Walmart’s eCommerce Sales Surge 21%—Here’s What It Means for Marketplace Sellers
Digital profits, ad growth, and delivery speed signal a new era for third-party sellers.

What’s happening:
Walmart U.S. eCommerce sales rose 21% year-over-year in Q1 2025, marking the company’s first-ever profitable quarter for online operations. CEO Doug McMillon cited Walmart’s ability to absorb tariff pressures through scale, marketplace growth, and store-fulfilled delivery as key drivers.
Why it matters:
Marketplace sellers should take note: Walmart’s digital strategy has entered a new phase. This isn’t just about building infrastructure anymore—it’s about scaling profitably. If you’re selling on Walmart.com, or considering it, the platform is now a credible growth engine.
At a Glance
U.S. eCommerce sales increased 21% year-over-year in Q1 2025
First-ever profitable quarter for Walmart’s U.S. eCommerce operations
Key drivers: store-fulfilled delivery, marketplace expansion, and retail media
Walmart Connect ad revenue grew 31%
McMillon called digital channels a “tariff-proof” advantage
(Source: PYMNTS)
The Deep Dive
Walmart’s eCommerce Business Is Now Profitable
During Walmart’s Q1 earnings call, CEO Doug McMillon announced that its U.S. eCommerce business turned a profit for the first time—driven by a blend of marketplace revenue, advertising, and local fulfillment.
“Our eCommerce business in the U.S. is profitable,” McMillon said. “We’re making progress on both top-line growth and margin.”
This milestone marks a shift from years of investment into infrastructure and fulfillment. Walmart is now operating digital as a margin-generating business.
Delivery Speed Is Walmart’s Competitive Edge
Walmart is leveraging its store footprint to offer ultra-fast delivery. According to McMillon, 75% of the U.S. population now has access to delivery within three hours. In Q1 alone, Walmart saw a 91% year-over-year increase in deliveries completed in under three hours.

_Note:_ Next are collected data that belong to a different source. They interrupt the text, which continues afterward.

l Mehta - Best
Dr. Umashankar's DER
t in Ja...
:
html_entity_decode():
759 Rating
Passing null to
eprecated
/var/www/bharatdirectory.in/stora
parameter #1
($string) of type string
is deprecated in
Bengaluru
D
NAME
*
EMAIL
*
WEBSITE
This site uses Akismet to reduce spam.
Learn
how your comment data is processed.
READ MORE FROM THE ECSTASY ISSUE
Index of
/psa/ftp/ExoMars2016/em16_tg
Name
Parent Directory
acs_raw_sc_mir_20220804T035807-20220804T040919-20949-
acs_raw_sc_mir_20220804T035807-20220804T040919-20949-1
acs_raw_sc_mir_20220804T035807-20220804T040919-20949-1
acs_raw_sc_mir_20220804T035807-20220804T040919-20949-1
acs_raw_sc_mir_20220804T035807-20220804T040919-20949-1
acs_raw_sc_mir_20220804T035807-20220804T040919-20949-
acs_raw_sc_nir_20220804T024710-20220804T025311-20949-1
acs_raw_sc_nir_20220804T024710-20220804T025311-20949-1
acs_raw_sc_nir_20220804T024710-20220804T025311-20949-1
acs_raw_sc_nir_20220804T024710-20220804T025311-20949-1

“Our stores are becoming hybrid centers—they serve in-store shoppers and fulfill online orders,” he explained. “That gives us a structural cost advantage and lets us move quickly when customer demand shifts.”
Walmart’s local fulfillment model offers sellers a unique advantage in reaching customers without the overhead of managing centralized logistics.
Marketplace and Advertising Growth Power the Model
Walmart Marketplace continues to be a central driver of eCommerce gains. Although exact GMV figures weren’t disclosed, McMillon confirmed that third-party sellers played a meaningful role in the 21% digital growth. He also reported a 31% increase in Walmart Connect advertising revenue.
“We’re seeing more sellers adopt Walmart Connect to reach customers in a high-intent environment,” McMillon said. “That’s helping drive both sales and profitability.”
Retail media is becoming an increasingly critical tool for sellers to gain visibility and drive conversions—especially as marketplace competition intensifies.
What Sellers Should Do Now
1. Prepare for Delivery Expectations
With fulfillment speed now a major differentiator, sellers should evaluate their shipping infrastructure. Walmart’s fulfillment guidelines prioritize delivery performance and accuracy. Sellers using Goflow can automate rate shopping, enable dynamic routing, and generate shipping labels across carriers to stay compliant.
2. Test Walmart Connect Advertising
With 31% year-over-year growth, Walmart’s ad platform is gaining traction. Sponsored listings and product carousel placements offer a chance to gain early share-of-voice—especially for high-margin SKUs in essential and seasonal categories.
3. Clean Up and Optimize Listings
Success on Walmart starts with product data. Sellers should audit titles, attributes, images, and pricing strategies to align with Walmart’s algorithm. Tools like Goflow help streamline multi-channel listing management and ensure data consistency.
4. Monitor Tariff Impacts and Vendor Costs
McMillon flagged “unprecedented cost pressures” from tariffs on imported goods. Sellers should be vigilant about changes to landed costs and maintain flexibility in vendor sourcing as the economic environment shifts.
What to Watch
Will Walmart expand its in-house fulfillment offering, WFS, to more sellers and product types?
Will Walmart Connect continue to unlock new ad placements and targeting tools?
Will Walmart provide greater performance data visibility and marketplace GMV reporting?
Could sellers see new incentives or tools tied to fulfillment performance?
Bottom Line
Walmart’s eCommerce business is no longer an investment story—it’s an operating engine. For marketplace sellers, that means more traffic, more tools, and more competition.
The sellers who win will be those who treat Walmart not as a side channel, but as a fully scaled revenue stream—with tight ops, fast fulfillment, and sharp positioning.